◆ **Stored data**
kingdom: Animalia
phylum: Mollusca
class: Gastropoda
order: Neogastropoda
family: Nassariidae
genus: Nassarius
...
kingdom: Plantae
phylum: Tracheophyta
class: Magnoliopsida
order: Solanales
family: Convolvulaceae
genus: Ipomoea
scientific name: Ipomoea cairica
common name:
---
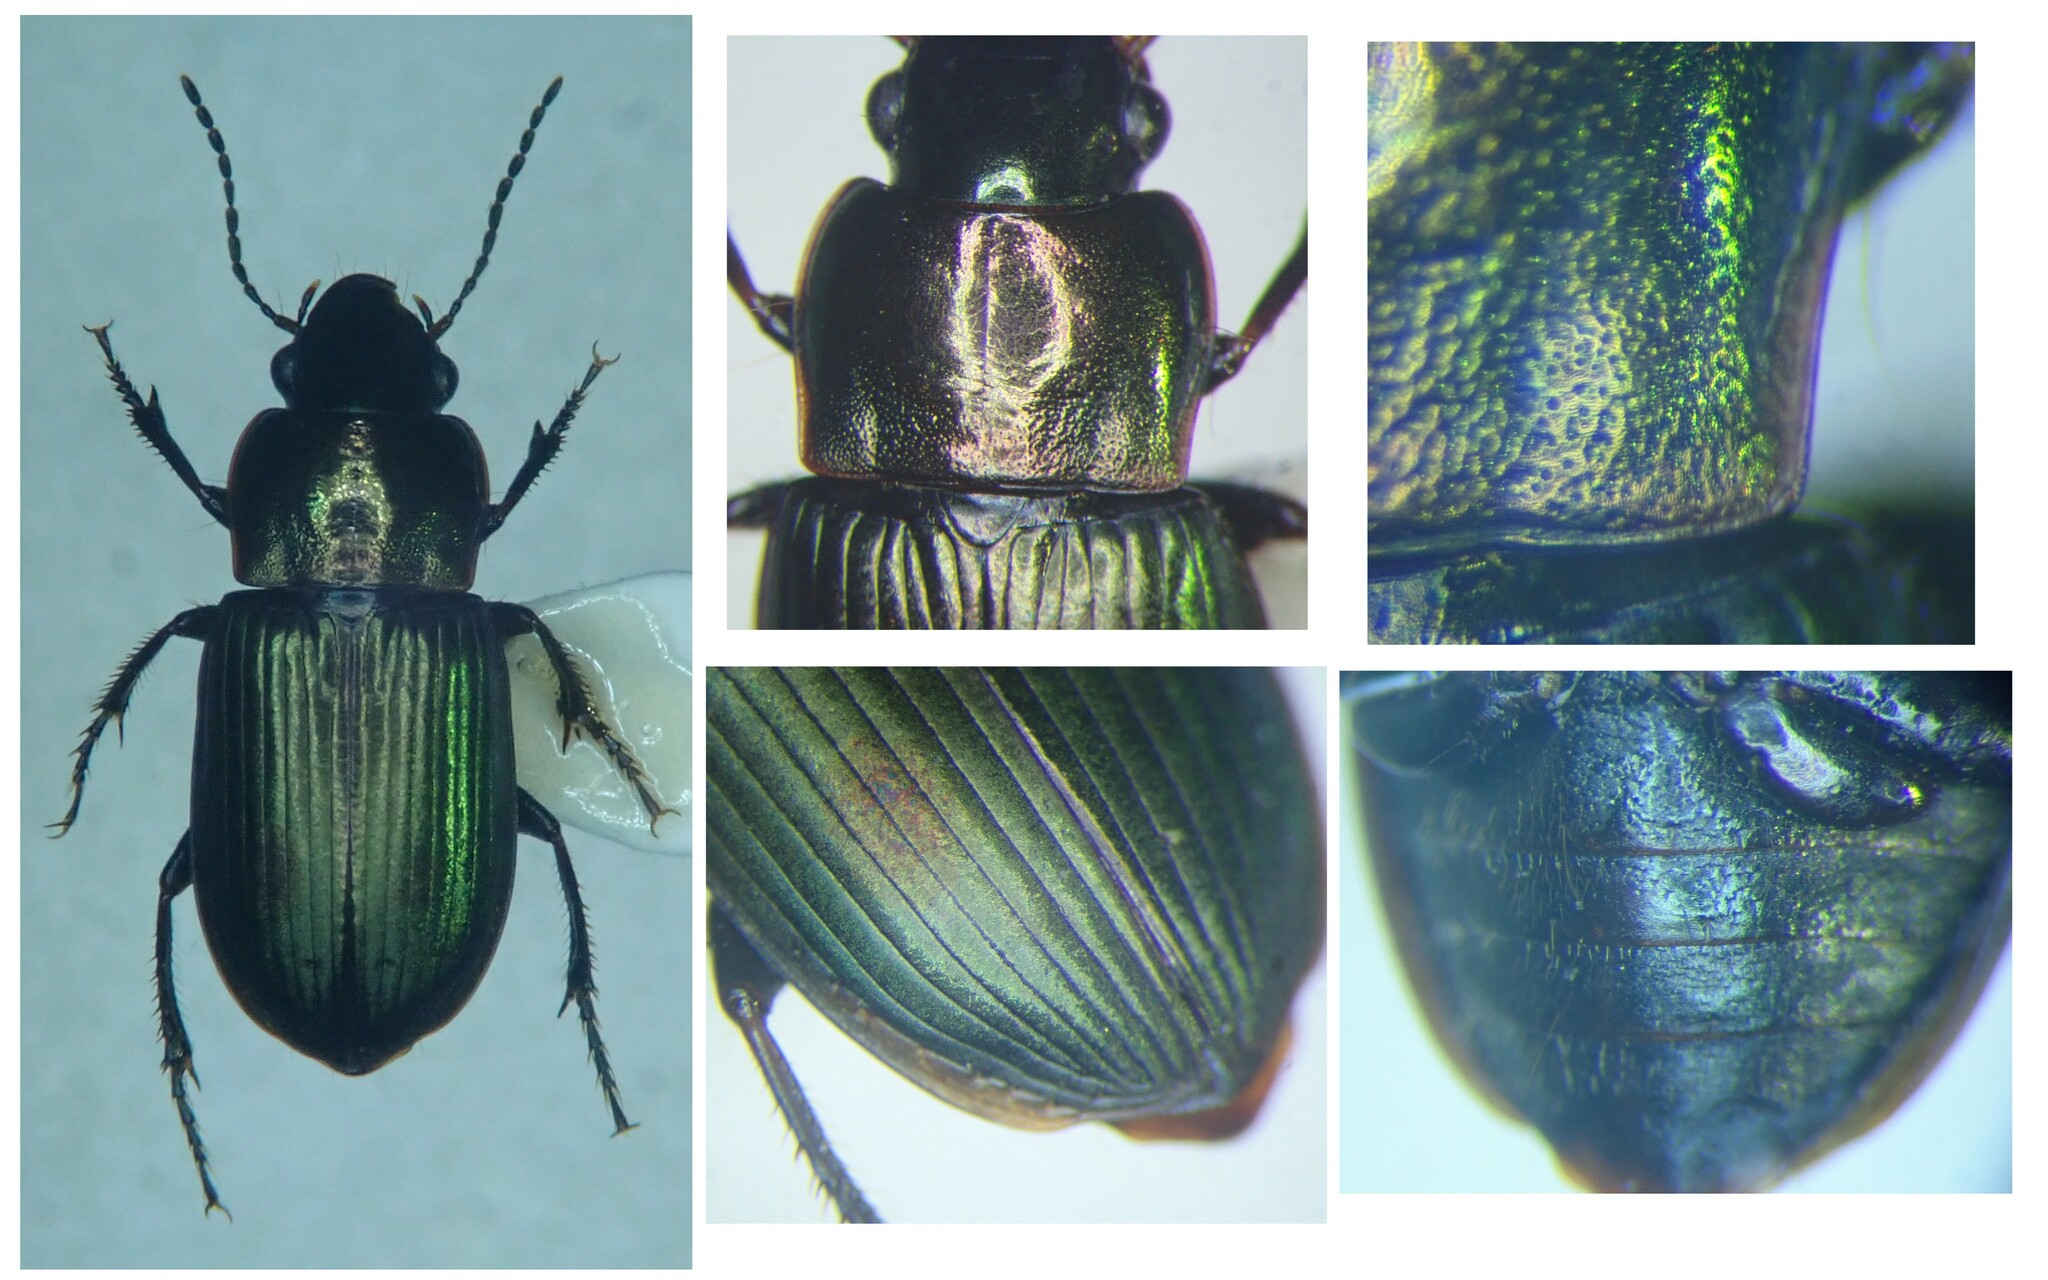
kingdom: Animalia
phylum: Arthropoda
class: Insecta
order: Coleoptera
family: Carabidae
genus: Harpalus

◆ **Required work**
Rewrite the rows between the line holding "phylum: Tracheophyta" and the line holding "scientific name: Ipomoea cairica", inclusive, replacing "scientific name" with "binomial name" and leaving everything else as it is.

◆ **Exercise response**
phylum: Tracheophyta
class: Magnoliopsida
order: Solanales
family: Convolvulaceae
genus: Ipomoea
binomial name: Ipomoea cairica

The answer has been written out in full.